The first three "symptoms you should not ignore" were rectal bleeding, loss of height, and sudden blindness! Who ignores sudden blindness? Who sits in the office at lunchtime going "Oh, who turned out the lights? Oh, no, I can't see a thing, it's awful, I'm no use to anyone today. I'll answer phones, that's all I can do, that's all I'll be good for today. Oh, don't make a fuss, don't make a fuss, don't make a fuss."

Well. That's unfortunate.
Qrow Branwen, RWBY

"Oh."
Adam Taurus, RWBY

When Count Dooku, my apprentice, had both of his hands cut off by Anakin Skywalker, he didn't make a sound, not a peep. That guy was like concrete, man. It was very impressive.

    Western Animation 

(as promised, Sparks and Captain Murphy meet in Hell)
Sparks: So, how's the lava bath treatin' you?
Capt. Murphy: Oh, you know. Mind-blowing pain.
Sparks: Ohhh yeah.
Capt. Murphy: How's 'bout you?
Sparks: Oh, ass full of red-hot coals.
Capt.
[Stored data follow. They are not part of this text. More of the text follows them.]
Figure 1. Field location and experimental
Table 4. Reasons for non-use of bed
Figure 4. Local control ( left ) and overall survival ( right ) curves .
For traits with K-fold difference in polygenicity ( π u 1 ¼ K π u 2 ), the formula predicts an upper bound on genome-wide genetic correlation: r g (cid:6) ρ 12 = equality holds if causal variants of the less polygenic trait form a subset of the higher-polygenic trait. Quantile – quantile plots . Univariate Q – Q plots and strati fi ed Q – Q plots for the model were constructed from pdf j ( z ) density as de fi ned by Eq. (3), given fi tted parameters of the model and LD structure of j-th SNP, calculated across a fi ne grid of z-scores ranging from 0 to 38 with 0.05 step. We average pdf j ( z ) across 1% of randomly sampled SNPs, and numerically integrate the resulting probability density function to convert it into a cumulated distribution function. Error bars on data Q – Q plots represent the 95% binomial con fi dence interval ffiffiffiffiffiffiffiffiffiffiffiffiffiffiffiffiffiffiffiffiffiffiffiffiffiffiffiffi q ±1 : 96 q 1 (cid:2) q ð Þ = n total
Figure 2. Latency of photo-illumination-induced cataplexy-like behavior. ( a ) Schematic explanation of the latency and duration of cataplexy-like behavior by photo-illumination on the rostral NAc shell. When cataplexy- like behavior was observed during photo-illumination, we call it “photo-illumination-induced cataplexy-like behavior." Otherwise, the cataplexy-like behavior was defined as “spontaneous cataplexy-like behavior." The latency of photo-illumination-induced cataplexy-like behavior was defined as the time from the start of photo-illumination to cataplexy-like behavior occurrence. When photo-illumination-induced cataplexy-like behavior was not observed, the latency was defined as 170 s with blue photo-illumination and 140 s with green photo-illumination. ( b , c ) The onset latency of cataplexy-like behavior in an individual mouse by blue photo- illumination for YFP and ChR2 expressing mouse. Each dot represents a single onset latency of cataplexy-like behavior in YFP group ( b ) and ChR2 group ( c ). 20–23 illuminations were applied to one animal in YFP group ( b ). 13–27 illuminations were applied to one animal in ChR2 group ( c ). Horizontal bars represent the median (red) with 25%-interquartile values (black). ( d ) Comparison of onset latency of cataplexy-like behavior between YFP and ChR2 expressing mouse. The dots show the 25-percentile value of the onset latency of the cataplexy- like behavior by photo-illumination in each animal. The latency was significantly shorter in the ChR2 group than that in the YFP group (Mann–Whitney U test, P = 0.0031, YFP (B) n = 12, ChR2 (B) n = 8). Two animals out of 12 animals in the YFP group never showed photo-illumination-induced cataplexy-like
Murphy: Ass full of red-hot coals.
Sparks: Ohhh yeah.
Capt. Murphy: Your, ah, entire ass? Just packed full of red-hot coals?
Sparks: Right to the rim, baby.
Capt. Murphy: (sigh) You lucky bastard.

Whoopsie-daisy!
Pearl, after being stabbed through the abdomen with a sword, Steven Universe

    Real Life 

Ladies and gentlemen, I don't know whether you fully understand that I have just been shot; but it takes more than that to kill a Bull Moose.